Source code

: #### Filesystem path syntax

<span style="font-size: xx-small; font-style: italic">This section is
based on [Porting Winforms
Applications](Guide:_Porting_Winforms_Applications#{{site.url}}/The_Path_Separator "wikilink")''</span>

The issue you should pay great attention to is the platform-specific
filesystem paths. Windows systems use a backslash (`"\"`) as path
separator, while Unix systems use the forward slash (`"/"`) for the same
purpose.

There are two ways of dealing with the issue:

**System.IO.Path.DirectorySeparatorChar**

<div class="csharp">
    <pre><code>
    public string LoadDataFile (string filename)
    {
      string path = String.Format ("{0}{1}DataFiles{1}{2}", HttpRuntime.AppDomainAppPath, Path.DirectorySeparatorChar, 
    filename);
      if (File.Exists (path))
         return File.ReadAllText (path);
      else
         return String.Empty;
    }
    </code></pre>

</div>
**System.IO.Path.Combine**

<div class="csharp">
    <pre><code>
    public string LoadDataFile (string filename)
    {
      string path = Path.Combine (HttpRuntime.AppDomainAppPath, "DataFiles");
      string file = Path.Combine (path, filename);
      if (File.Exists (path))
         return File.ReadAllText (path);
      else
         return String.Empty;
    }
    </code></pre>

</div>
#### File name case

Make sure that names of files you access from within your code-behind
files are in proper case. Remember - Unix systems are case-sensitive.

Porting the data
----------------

———

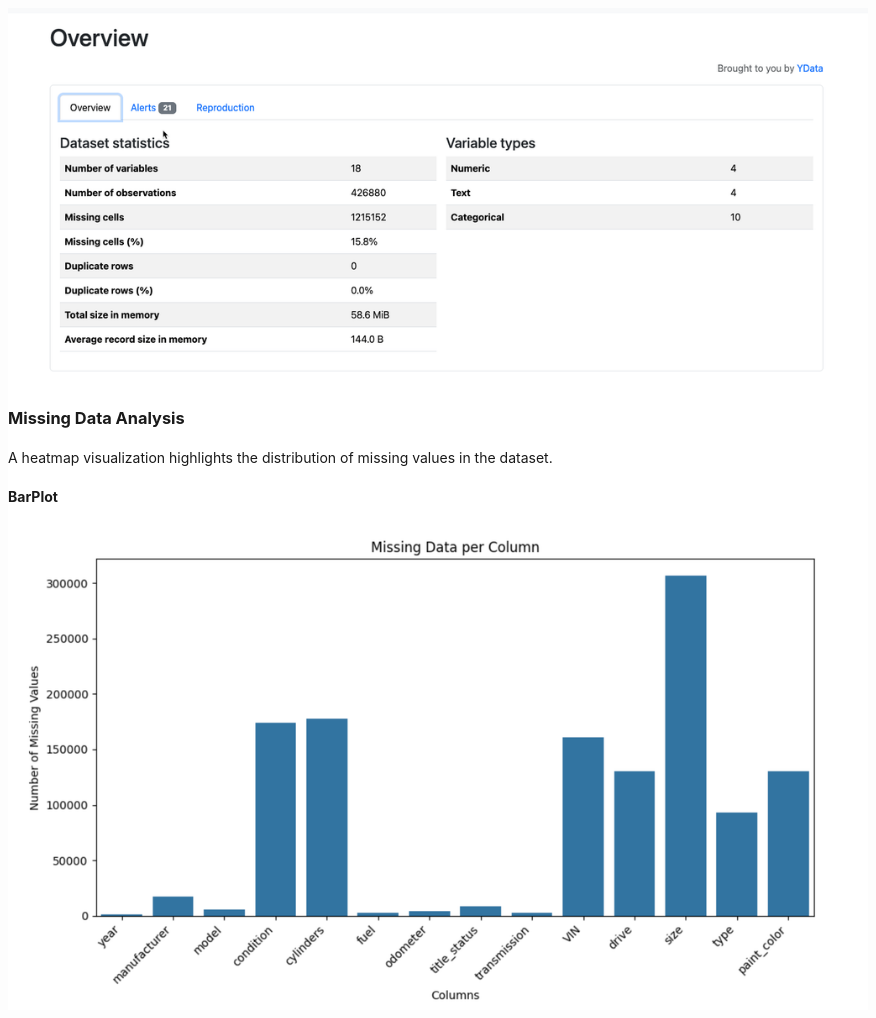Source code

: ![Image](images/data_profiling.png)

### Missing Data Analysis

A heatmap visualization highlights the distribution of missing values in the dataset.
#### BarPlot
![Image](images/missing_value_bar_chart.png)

———

Required work | Within the material above, show every line that includes "DirectorySeparatorChar".

Answer section |
**System.IO.Path.DirectorySeparatorChar**
      string path = String.Format ("{0}{1}DataFiles{1}{2}", HttpRuntime.AppDomainAppPath, Path.DirectorySeparatorChar, 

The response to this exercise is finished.